Leorio rubs the back of his head again, his cheeks growing warm again. “What’s up with that?” he jokes, and it’s the wrong thing to say, he knows, but he doesn’t know what else to do. He waves, which is somehow even more awkward. “Um, anyway. Thanks again. Good night.”
He turns to leave.
“Leorio?”
Leorio turns back around. Kurapika is still sitting at his desk, his hands folded in his lap.
“Yes?” Leorio says.
Kurapika opens his mouth, then closes it. Pauses. “Good night,” he finally says, his voice soft.
“’Night,” Leorio says, then goes back to the living room. The couch is soft and the blanket Kurapika gave him is fuzzy and smells of cinnamon. He closes his eyes and almost immediately slips away, into a dreamless sleep.
Kurapika doesn’t sleep.
He lays on his bed and stares at his ceiling, feeling exhausted. He’s no stranger to the exhaustion, but this feels more like panic than any of the heavy, dead things he’s been carrying for the past few weeks.

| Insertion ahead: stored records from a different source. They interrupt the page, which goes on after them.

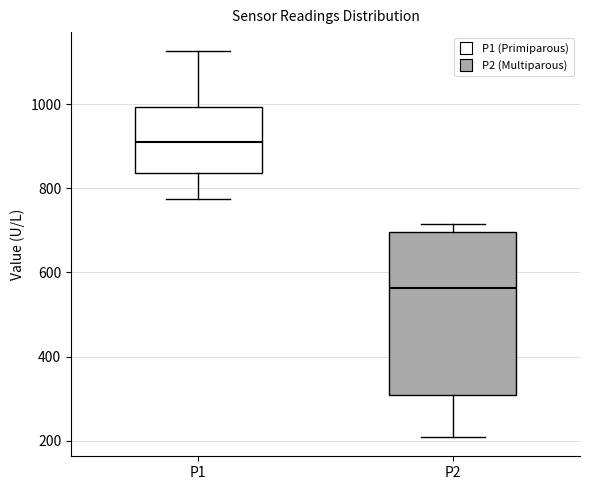

Which box has the highest median line?

P1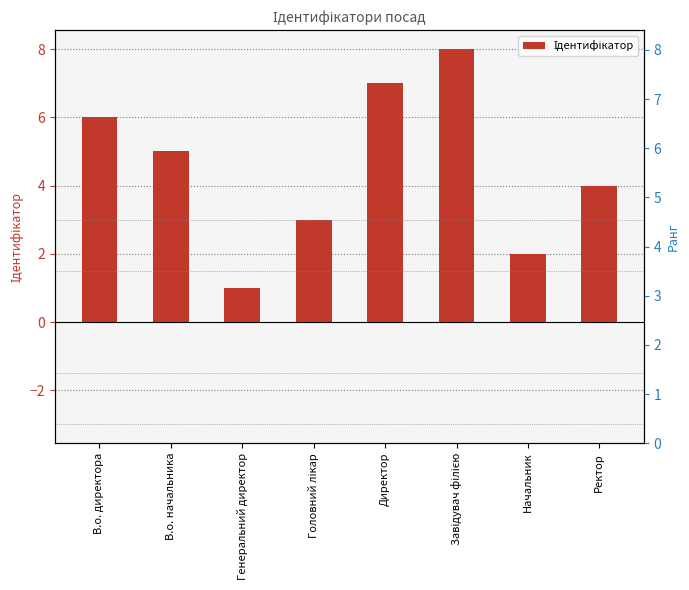

Between Завідувач філією and Начальник, which is larger?

Завідувач філією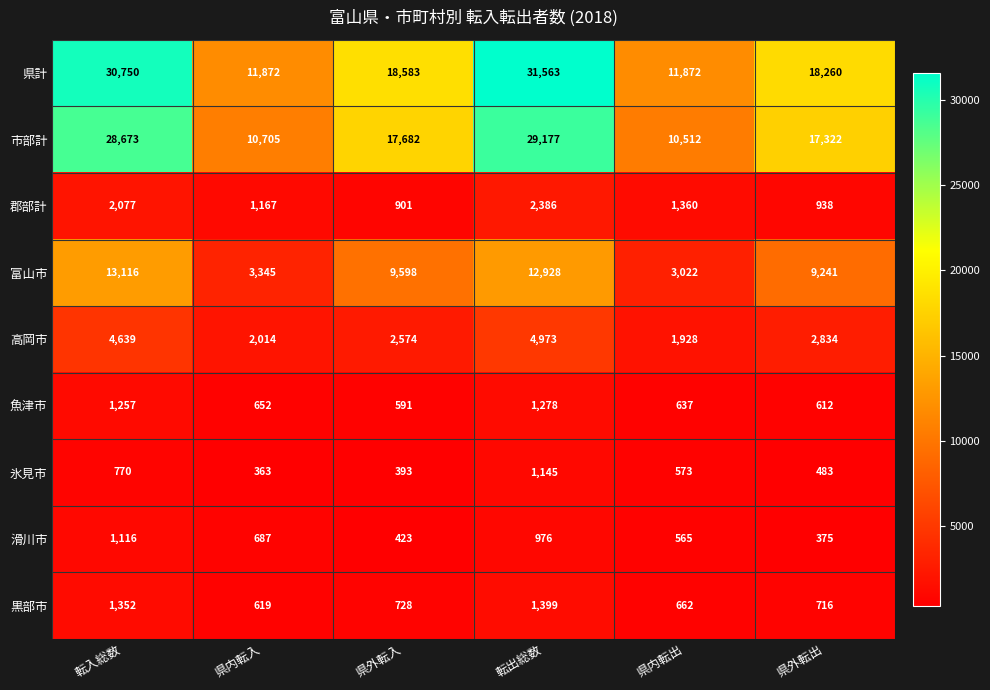

How many distinct data groups are displayed?

9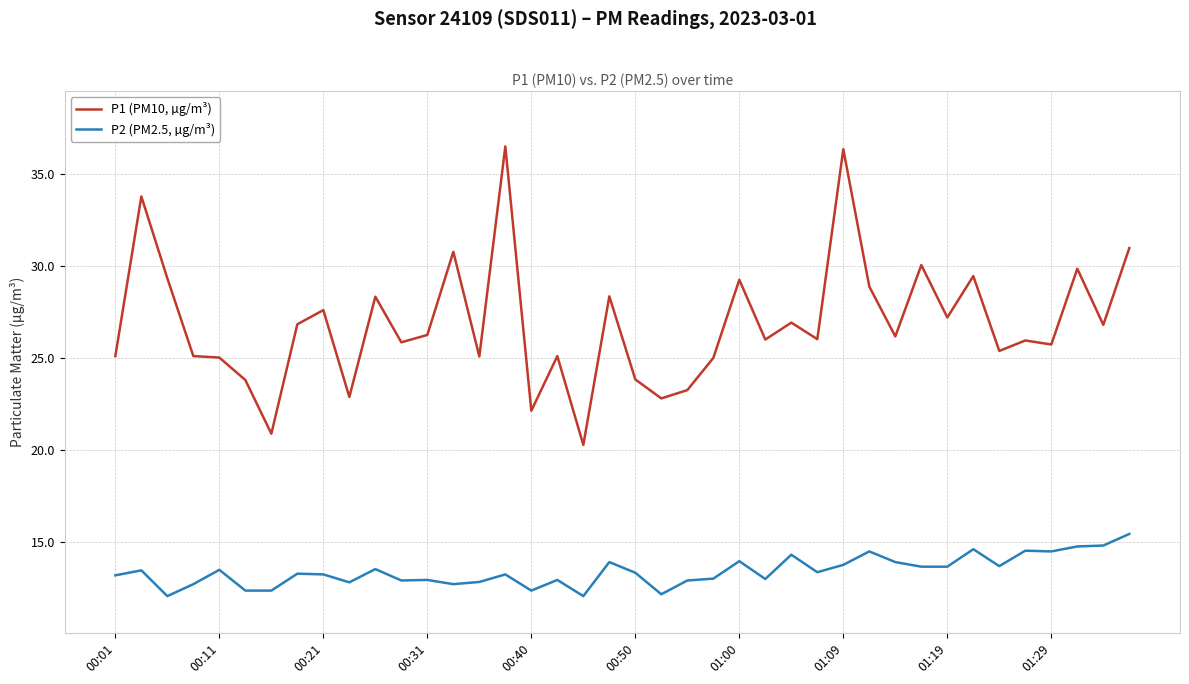

Does the chart display data point markers on the line(s)?

No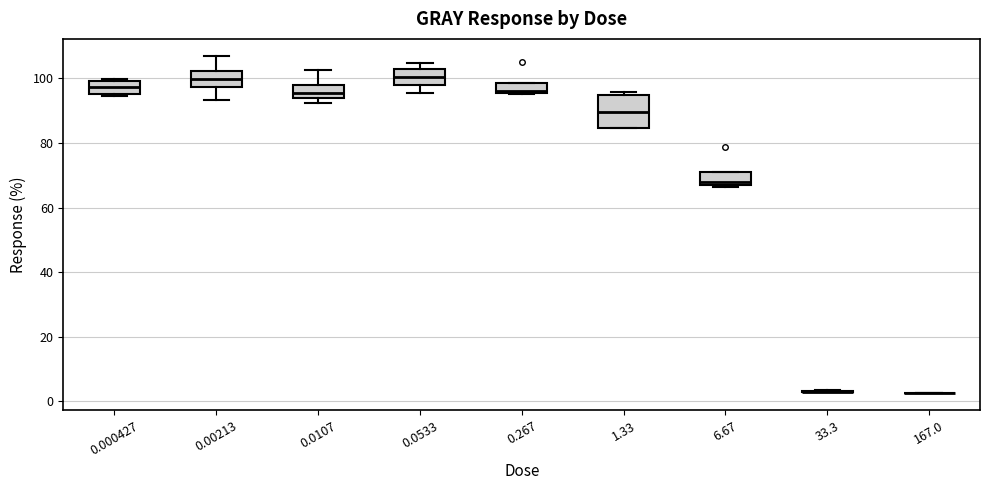

Where is the lower edge of the box at x = 0.0107 on the y-axis? The values are not printed on the chart, so give them approximately, as read against the axis.

94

Leorio is in the living room. He’s a child, somehow.
And…
He doesn’t know. It’s not just his body—it’s his mind, his memory. He’s somehow stuck at the age when he was twelve; he still thinks Pietro is sick, is alive. He’d taken the idea that he was supposed to be an adult in stride, but really, how could anyone comprehend, truly, what that meant?

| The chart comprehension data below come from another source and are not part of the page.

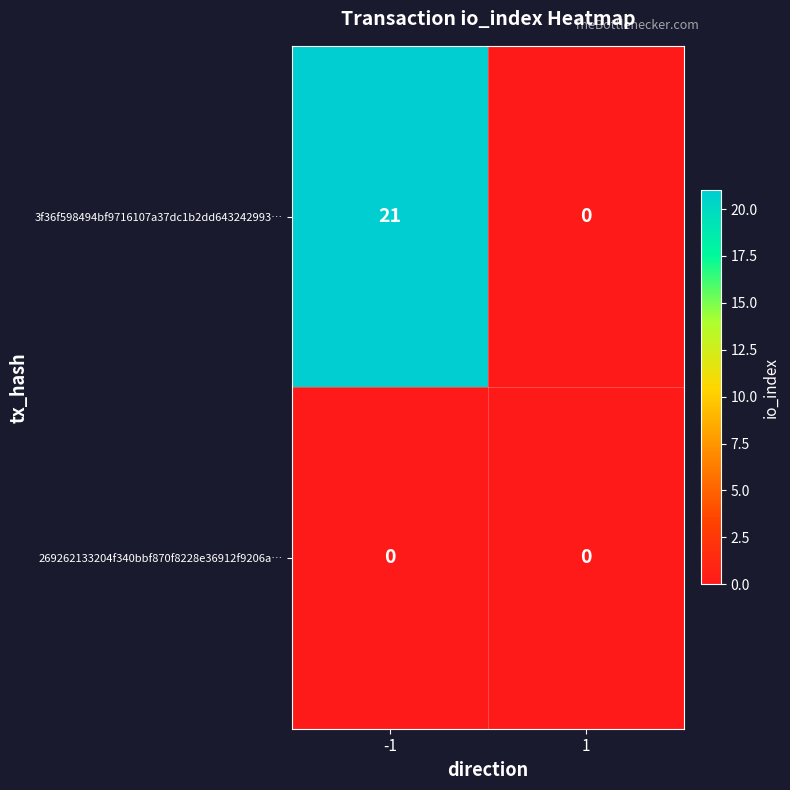

Which series has the largest total across all categories?

3f36f598494bf9716107a37dc1b2dd643242993…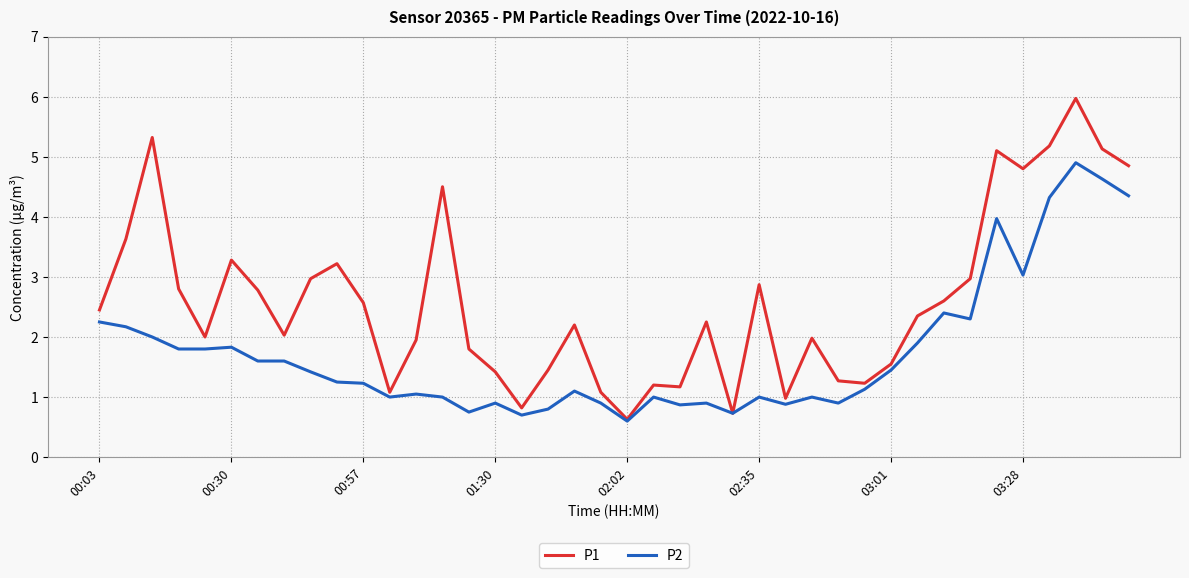

What is the greatest value displayed?

6.0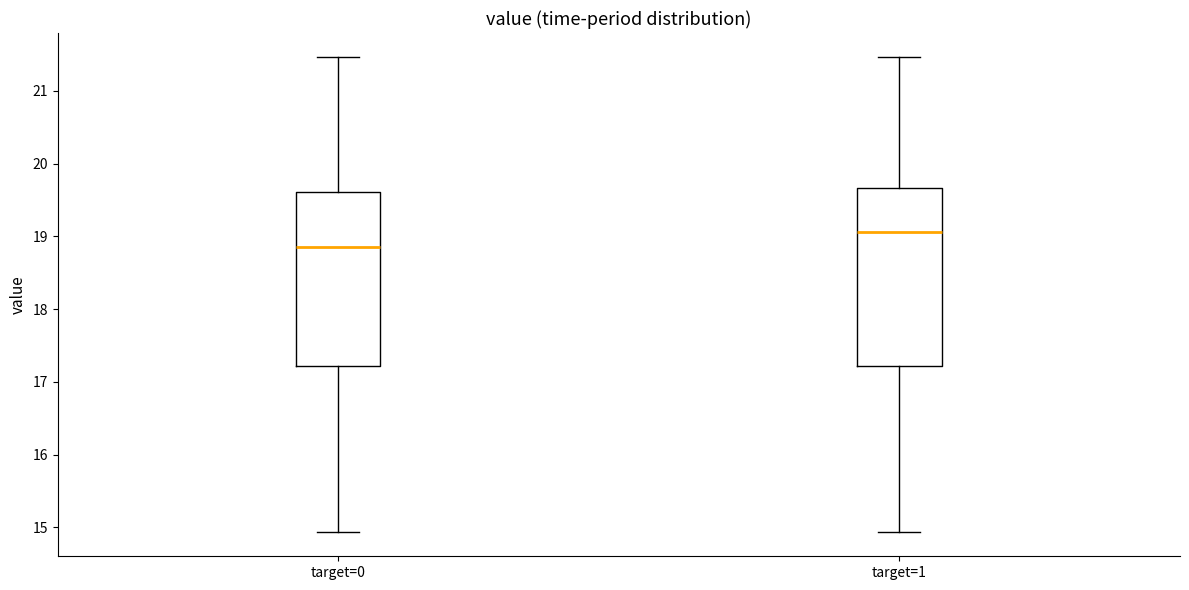

Reading left to right, transcribe this box plot: for each box, give where its median line is, the range the box spans, and where its two whiskers end, as read against the y-axis. The values are not printed on the chart, so give them approximately, as read against the axis.

target=0: median 18.9, box 17.2 to 19.6, whiskers 14.9 to 21.5
target=1: median 19.1, box 17.2 to 19.7, whiskers 14.9 to 21.5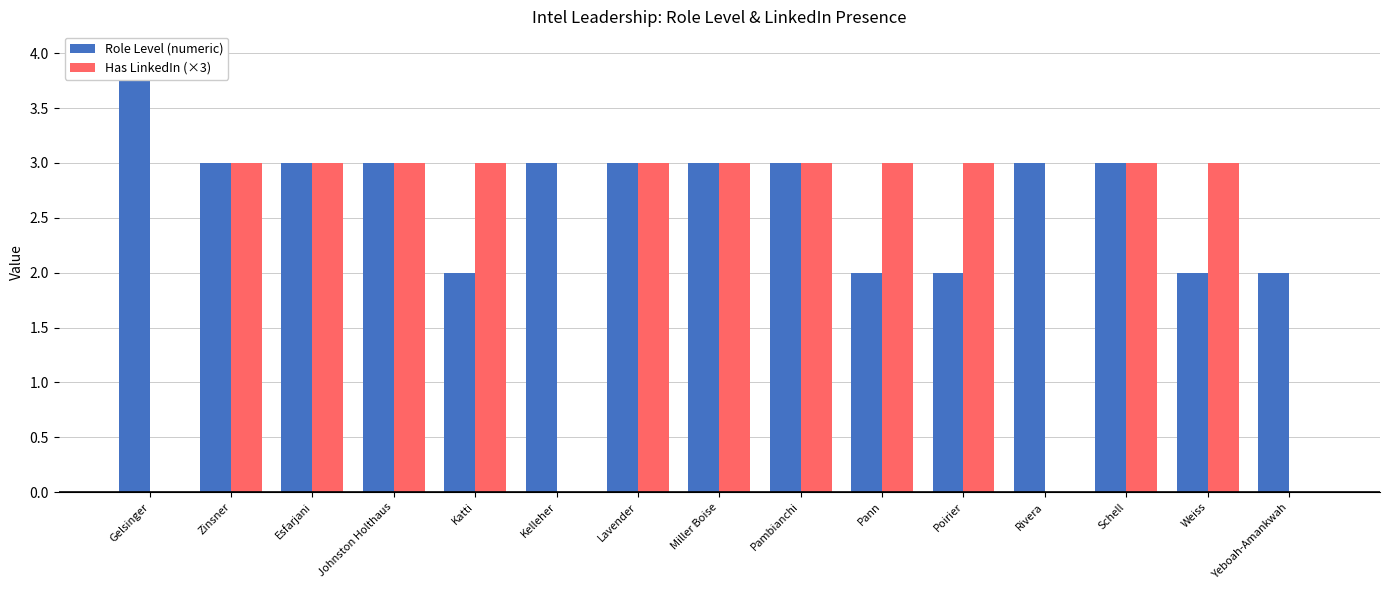

Reading left to right, what are all the values shown in this chart?

Role Level (numeric): Gelsinger=4	Zinsner=3	Esfarjani=3	Johnston Holthaus=3	Katti=2	Kelleher=3	Lavender=3	Miller Boise=3	Pambianchi=3	Pann=2	Poirier=2	Rivera=3	Schell=3	Weiss=2	Yeboah-Amankwah=2
Has LinkedIn (×3): Gelsinger=0	Zinsner=3	Esfarjani=3	Johnston Holthaus=3	Katti=3	Kelleher=0	Lavender=3	Miller Boise=3	Pambianchi=3	Pann=3	Poirier=3	Rivera=0	Schell=3	Weiss=3	Yeboah-Amankwah=0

Kurapika feels sick; he’d used Gyo on Leorio, could see the residual nen radiating off him. Someone has done this to him, his friend. And Kurapika hadn’t known until it was too late.

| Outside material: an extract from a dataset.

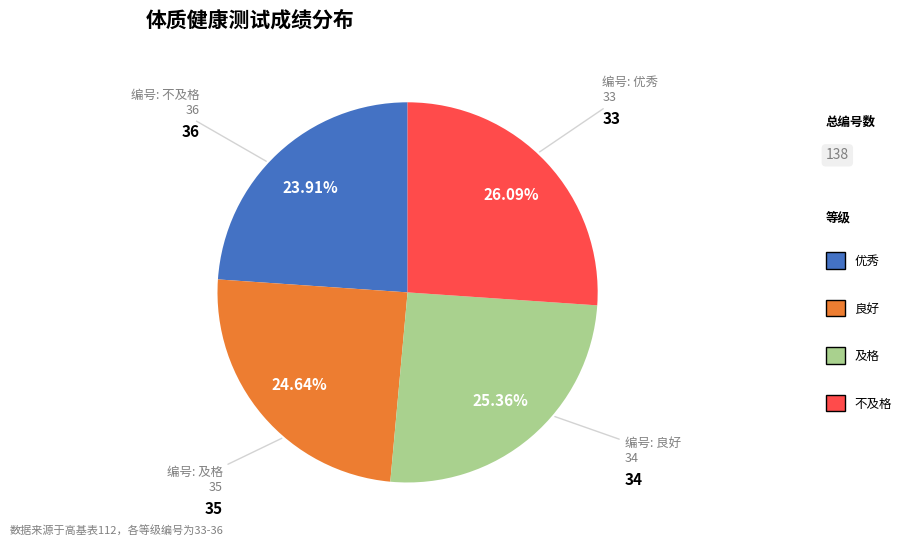

Does any single category account for the majority?

No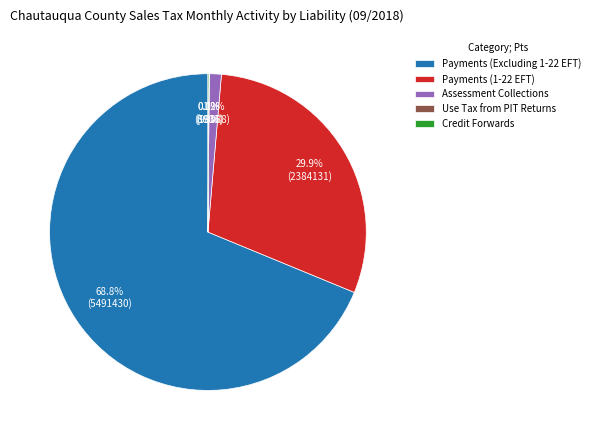

What percentage is NOT represented by Payments (1-22 EFT)?

70.1%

“Fuck,” Kurapika whispers into the darkness. How could this have happened? Who could’ve done this?
He flicks open his phone to the message he’d sent Killua and Gon.
Leorio’s been attacked by an unknown Nen user. He’s been de-aged. Need your help.
As he stares at it, he sees Killua has read it. The little bubble that shows he’s typing pops up.
Kurapika runs through the facts again: Whatever’s happened to him, Leorio seems to be stuck in the mind of who he was when he was twelve. He’d asked if Kurapika was a doctor; he thinks Pietro is still alive.
He doesn’t know.
The reply comes through. We’ll be there Saturday. You guys safe?
It’s only been about a month since he’s moved in. It’s stupid, how Leorio’s presence, even as he is now, makes the place feel so much warmer, so much more like a home.
Kurapika’s thumb hovers over his phone.
Yes. Please hurry.
He puts his phone on his nightstand and falls back into bed, staring up at the ceiling.
He feels, for the first time since they really, truly talked—that awful conversation in the living room, his whole world falling apart then as it is now, again—a pinprick of doubt.